Income has also been increasing rapidly throughout most of the world at the same time. U.S. census estimates are that the gross national product reached $27,000 per person in 1997 and is expected to reach $69,000 in 2050 assuming a 1.8 percent annual rate of growth. Income per person in many countries of Asia, Latin America, and Africa has increased more rapidly, but continues to be less than in other areas such as Western Europe and the United States. As income grows, plants become more valuable because people want to buy more and higher-quality products to satisfy basic needs.
Increasing urbanization leads to an increase in demand for marketing services as populations relocate from rural areas to urban areas. According to the Census Bureau, the U.S. population, for example, changed from 60 percent rural in 1900 to less than 25 percent rural in 2000. This urbanization demands more marketing services to assemble, sort, transport, store, and package large quantities of foods from production centers to consumption centers.
Value of Plants
According to the United Nations Food and Agriculture Organization, the estimated export value of major plant commodities traded in world markets for 1998 was: rice ($9.9 billion dollars), maize ($9.1 billion), wheat ($15.1 billion), soybeans ($9 billion), coffee greens and roast ($13.7 billion), sugar ($5.9 billion), tobacco ($24.1 billion), cigarettes ($15.4 billion), lint cotton ($8.2 billion), forest products ($123 billion), and forest pulp for paper ($13 billion).
Markets, a place where people buy and sell goods and services, determine the economic value of plants. The value depends on the expected uses and benefits provided. The economic value of plants is measured by their prices in a market economy. Demand and supply determine the price. In most countries, markets operate freely with little direct government interference in trading. In centrally planned economies such as China, however, the government frequently controls market operations, and buys and sells through government companies. In planned economies, governments may set prices administratively at levels that do not indicate true economic value to consumers and producers. As world economies become more open and market-oriented through trade agreements such as those that come from the World Trade Organization, the value of plants will likely become more equal among countries.
Two main types of markets set the value of plants: cash markets and future markets. The most common type is a cash market. Cash markets are very popular places throughout the world where buyers and sellers meet to exchange money for goods and services. Demand and supply in the cash market set the price at which buyers will exchange money with sellers for immediate possession of goods. In the simplest case, producers take goods to the market for immediate sale, and consumers arrive with cash to buy goods for immediate possession. In more complex cases, producers sell goods to one or more other buyers who in turn sell the goods to consumers.

________________

Activity A:
Condense the paragraph of the excerpt on plant markets that begins "Increasing urbanization leads to" into a short bulleted list that retains its main facts.

________________

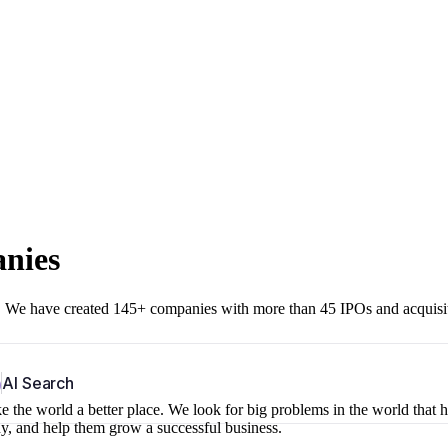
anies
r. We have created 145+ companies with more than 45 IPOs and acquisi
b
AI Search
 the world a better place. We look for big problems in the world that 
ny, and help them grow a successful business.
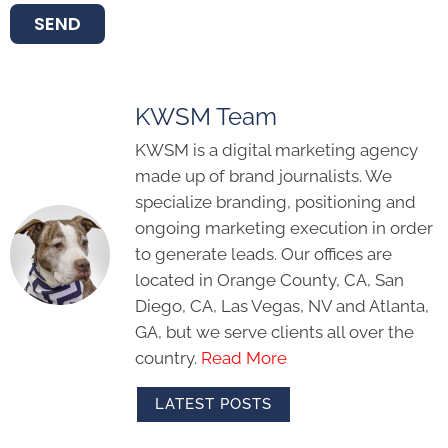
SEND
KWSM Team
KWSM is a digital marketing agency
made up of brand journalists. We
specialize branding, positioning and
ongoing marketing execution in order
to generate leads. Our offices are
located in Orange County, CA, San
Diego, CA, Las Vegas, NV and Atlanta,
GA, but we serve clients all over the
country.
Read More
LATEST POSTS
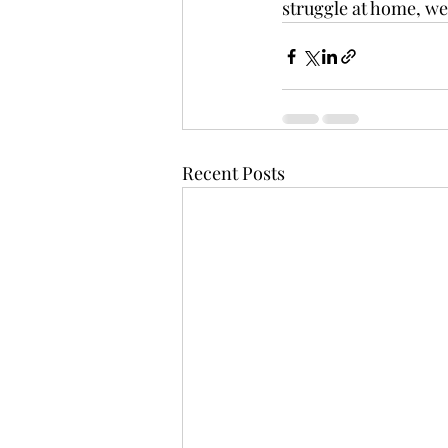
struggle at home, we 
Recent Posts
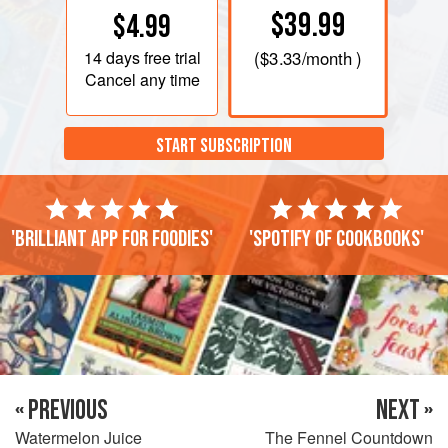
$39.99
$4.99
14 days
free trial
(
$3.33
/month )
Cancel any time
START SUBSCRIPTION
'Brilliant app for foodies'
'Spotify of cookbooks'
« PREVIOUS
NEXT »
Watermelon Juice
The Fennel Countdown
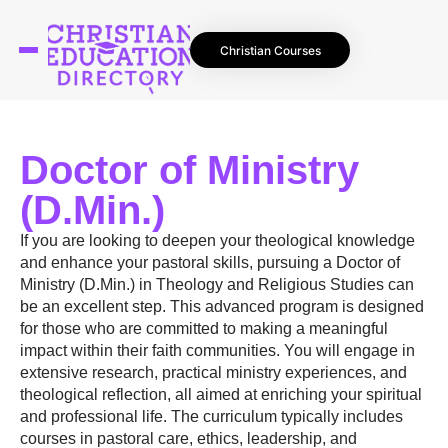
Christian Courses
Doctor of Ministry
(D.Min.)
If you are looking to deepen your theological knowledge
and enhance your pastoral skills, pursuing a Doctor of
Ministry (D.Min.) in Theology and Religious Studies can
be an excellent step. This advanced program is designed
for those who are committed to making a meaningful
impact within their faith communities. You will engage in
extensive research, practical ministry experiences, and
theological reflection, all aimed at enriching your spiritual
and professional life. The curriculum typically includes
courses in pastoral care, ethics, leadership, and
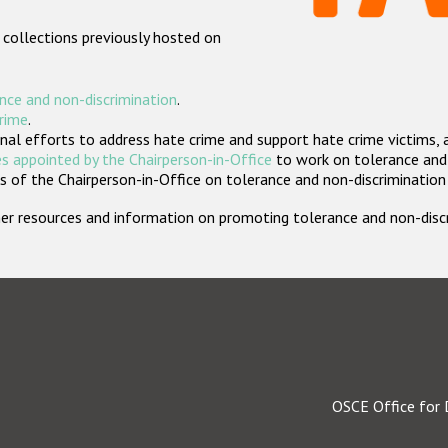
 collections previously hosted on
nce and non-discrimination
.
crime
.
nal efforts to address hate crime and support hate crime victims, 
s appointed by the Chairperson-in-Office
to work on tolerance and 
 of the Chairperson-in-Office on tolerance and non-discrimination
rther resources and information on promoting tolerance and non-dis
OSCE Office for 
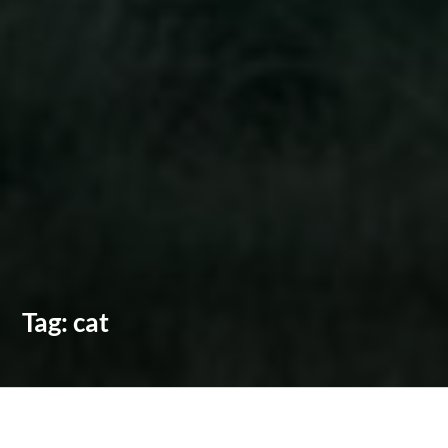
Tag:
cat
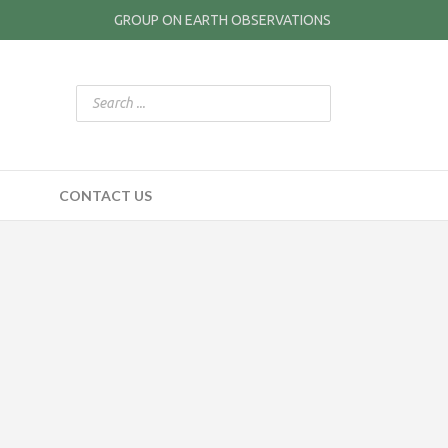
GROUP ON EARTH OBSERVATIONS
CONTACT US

________________

Activity B:
In the records, update the part that opens with the line containing "struggle at home, we" and closes with the line containing "The Fennel Countdown" by replacing "free trial" with "trial period" and keeping everything else the same. Return only those lines, and omit the pictures.

Task output A:
- Urbanization raises demand for marketing services as people move from rural to urban areas.
- Census Bureau figures show the U.S. population went from 60 percent rural in 1900 to under 25 percent rural in 2000.
- Urban populations require more services to assemble, sort, transport, store, and package large quantities of food moving from production centers to consumption centers.

Task output B:
struggle at home, we 
Recent Posts
$39.99
$4.99
14 days
trial period
(
$3.33
/month )
Cancel any time
START SUBSCRIPTION
'Brilliant app for foodies'
'Spotify of cookbooks'
« PREVIOUS
NEXT »
Watermelon Juice
The Fennel Countdown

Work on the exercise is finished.